Feast on Us files its kitchen address at 645 Hudson Street # A, New York, NY 10014. That puts the operation in the Far West Village, the stretch of Hudson Street between Bleecker and Gansevoort that runs as a tight commercial spine through dense walk-up housing and converted-warehouse loft buildings. For an event caterer, the address is not symbolic; it is operational. Most of the catered events the kitchen serves are within a 15-minute van ride, which compresses delivery timelines and changes what kinds of menus the kitchen can run efficiently.
The 15-minute event radius and what it allows
From 645 Hudson Street, a catering van can reach Pier 57 in 9 minutes, the Whitney rooftop in 6, the Standard’s Boom-Boom level in 7, the High Line entrances at Gansevoort or 14th Street in 5, and the High Line Nine gallery row in 4. That clustering allows a kitchen to run a tighter food timeline than a longer-haul operator can. Plated dinners hold quality better when the transit gap between finish and plate is under 20 minutes; the Hudson Street base gives the kitchen that margin for most downtown events without resorting to par-cooking tricks.
Menu shapes that fit the corridor’s event spaces
West Village loft venues and Meatpacking rooftop spaces share a constraint set: no full kitchen on site, limited gas for finishing, often a freight elevator that constrains equipment size, and seating arrangements that put guests in standing or low-seated mixed configurations. Menus that perform best in those spaces lean on items that hold heat in chafing or transport boxes, plated salads that finish at room temperature, and crudo or composed cold first courses. Hot mains are usually braises rather than à-la-minute proteins. A caterer that picks Hudson Street as its base is sized for that menu shape.
The wedding-catering thread
The listing’s primary category is wedding catering, and West Village wedding events have a particular shape: smaller guest counts (often 60–120) at private venues like loft galleries or rooftop spaces, two-event-day pattern with a Friday rehearsal followed by Saturday reception, and a strong tilt toward seasonal-ingredient menus. Catering pricing in this corridor tends to bid on a per-person basis with a clearly broken-out staffing line. Asking on the first call whether the bid includes service staff, rental coordination, and beverage program separation gets at how the kitchen actually packages the proposal.
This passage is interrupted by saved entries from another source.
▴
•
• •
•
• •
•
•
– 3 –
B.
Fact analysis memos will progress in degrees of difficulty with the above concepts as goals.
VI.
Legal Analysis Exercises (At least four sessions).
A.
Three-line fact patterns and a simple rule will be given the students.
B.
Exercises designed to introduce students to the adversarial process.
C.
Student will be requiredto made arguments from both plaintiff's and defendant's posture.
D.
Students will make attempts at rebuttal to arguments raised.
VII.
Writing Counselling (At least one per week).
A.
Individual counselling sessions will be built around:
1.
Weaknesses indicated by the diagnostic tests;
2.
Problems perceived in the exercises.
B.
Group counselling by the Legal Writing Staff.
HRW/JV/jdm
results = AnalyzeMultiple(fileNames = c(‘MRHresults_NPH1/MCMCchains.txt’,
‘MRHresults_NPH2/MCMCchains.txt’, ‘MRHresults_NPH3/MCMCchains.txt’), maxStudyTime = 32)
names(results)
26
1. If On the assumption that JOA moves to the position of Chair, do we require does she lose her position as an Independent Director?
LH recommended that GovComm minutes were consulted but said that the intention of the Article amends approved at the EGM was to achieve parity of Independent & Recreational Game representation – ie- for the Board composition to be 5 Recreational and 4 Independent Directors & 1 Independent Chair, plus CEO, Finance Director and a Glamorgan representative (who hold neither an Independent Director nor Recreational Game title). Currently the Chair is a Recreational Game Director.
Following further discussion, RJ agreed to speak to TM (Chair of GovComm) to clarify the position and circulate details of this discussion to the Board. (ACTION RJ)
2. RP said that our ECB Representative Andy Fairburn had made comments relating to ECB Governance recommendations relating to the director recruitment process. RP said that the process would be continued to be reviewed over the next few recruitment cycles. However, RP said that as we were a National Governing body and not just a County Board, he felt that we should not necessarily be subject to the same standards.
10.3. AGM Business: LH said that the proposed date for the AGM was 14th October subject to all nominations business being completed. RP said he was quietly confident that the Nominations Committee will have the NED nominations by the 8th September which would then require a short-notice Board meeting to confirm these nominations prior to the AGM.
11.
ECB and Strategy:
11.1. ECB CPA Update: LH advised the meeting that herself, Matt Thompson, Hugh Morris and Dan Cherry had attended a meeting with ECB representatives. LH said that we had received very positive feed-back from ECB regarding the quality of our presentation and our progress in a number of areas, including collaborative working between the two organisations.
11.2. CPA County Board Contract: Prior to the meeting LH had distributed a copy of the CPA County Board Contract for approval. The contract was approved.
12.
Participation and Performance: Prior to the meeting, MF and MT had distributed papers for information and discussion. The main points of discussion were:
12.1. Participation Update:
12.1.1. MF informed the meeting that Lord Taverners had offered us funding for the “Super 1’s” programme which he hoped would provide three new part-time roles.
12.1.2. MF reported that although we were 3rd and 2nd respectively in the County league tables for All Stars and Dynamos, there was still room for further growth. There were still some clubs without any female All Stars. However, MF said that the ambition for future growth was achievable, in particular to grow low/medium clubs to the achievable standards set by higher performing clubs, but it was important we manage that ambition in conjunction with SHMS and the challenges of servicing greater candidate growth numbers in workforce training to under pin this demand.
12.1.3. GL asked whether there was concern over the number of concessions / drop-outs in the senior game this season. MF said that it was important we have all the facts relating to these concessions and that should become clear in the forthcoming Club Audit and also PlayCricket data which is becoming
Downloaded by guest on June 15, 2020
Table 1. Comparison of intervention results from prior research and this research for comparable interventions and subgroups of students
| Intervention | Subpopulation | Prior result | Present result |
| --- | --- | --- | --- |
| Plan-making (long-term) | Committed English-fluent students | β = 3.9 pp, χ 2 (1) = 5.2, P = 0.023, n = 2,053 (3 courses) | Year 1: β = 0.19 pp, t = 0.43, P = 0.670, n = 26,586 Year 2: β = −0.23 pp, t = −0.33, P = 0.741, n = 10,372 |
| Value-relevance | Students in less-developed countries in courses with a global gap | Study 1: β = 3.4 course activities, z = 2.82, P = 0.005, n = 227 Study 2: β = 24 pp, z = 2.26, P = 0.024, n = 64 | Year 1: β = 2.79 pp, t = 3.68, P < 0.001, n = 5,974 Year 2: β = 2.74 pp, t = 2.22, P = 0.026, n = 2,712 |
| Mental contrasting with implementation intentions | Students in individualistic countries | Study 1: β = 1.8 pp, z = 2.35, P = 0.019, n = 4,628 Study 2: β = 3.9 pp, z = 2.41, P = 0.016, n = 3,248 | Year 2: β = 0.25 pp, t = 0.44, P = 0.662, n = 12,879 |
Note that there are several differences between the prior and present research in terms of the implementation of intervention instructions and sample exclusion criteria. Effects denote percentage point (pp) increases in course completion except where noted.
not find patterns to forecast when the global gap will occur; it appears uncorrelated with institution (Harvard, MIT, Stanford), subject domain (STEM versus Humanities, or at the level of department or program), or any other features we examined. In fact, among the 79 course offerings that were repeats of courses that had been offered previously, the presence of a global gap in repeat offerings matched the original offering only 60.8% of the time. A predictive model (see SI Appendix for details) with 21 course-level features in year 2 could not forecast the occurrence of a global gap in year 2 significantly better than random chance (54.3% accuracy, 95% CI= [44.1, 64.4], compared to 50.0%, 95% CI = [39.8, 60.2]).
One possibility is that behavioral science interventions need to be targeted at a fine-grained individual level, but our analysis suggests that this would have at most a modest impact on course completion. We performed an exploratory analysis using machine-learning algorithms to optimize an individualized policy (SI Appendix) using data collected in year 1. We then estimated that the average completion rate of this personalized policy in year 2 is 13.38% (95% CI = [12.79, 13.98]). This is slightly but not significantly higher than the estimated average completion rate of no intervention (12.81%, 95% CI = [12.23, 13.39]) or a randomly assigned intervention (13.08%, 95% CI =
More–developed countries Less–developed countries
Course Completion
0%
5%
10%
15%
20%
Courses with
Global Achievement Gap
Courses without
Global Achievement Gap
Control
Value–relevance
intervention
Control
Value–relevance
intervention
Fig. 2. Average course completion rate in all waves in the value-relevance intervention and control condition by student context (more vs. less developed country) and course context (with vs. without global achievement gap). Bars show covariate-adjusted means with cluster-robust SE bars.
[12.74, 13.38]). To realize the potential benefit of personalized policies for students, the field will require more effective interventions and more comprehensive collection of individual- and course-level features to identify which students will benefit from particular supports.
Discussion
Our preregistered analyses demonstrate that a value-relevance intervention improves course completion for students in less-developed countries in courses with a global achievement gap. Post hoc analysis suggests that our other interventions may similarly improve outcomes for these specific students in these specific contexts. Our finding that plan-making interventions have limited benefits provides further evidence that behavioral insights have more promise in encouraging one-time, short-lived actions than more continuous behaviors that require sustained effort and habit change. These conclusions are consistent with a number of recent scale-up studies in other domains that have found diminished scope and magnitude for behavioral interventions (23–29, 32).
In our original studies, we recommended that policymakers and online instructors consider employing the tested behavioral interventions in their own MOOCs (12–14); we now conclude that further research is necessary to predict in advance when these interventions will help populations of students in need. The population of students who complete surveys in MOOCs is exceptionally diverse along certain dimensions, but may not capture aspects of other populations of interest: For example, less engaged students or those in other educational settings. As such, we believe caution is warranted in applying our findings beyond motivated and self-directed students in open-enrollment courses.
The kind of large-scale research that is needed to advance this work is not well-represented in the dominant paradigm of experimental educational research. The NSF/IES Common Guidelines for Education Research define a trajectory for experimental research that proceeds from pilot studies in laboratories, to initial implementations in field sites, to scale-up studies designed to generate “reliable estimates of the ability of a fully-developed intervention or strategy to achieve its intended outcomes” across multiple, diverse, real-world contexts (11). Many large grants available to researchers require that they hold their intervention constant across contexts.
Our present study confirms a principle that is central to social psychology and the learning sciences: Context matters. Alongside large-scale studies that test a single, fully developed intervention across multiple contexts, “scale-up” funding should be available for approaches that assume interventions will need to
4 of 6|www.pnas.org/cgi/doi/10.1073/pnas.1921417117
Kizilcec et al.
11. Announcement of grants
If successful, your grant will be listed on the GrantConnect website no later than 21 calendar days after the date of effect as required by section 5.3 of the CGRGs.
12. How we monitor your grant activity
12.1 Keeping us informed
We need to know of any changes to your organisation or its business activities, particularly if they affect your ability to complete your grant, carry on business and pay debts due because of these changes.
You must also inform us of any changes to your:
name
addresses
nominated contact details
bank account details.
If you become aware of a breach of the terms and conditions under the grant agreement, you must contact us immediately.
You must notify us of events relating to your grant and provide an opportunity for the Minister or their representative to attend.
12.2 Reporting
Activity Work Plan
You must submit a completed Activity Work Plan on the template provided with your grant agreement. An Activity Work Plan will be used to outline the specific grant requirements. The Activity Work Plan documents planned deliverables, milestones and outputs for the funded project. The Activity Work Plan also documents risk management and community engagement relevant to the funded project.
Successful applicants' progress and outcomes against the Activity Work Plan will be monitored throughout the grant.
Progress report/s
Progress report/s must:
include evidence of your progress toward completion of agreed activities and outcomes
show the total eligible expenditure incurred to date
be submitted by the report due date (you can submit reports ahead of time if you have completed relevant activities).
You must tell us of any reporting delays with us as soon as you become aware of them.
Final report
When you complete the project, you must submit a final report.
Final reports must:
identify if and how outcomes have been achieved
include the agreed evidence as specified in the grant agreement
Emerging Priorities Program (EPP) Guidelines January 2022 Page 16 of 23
Calling: timing the first conversation
The listed phone is +1 212-242-8231. For wedding intake, the practical window is 6 to 9 months ahead of the event date. For corporate intake (smaller, faster turnaround), 4 to 8 weeks is typical. The first conversation usually covers headcount, venue, dietary constraints, and whether the event is sit-down, family-style, or stations — the four variables that drive almost every downstream menu and staffing decision.
Getting to 645 Hudson Street
The address is a 4-minute walk from the Christopher Street 1 train, 6 minutes from the West 4th Street A/B/C/D/E/F/M hub, and about 8 minutes from the 14th Street A/C/E. Loading-zone parking on Hudson Street is enforced; the side blocks of West 12th and Bank Street typically have better access. The kitchen entrance for prep deliveries is around the corner; events are dispatched from the Hudson Street curb.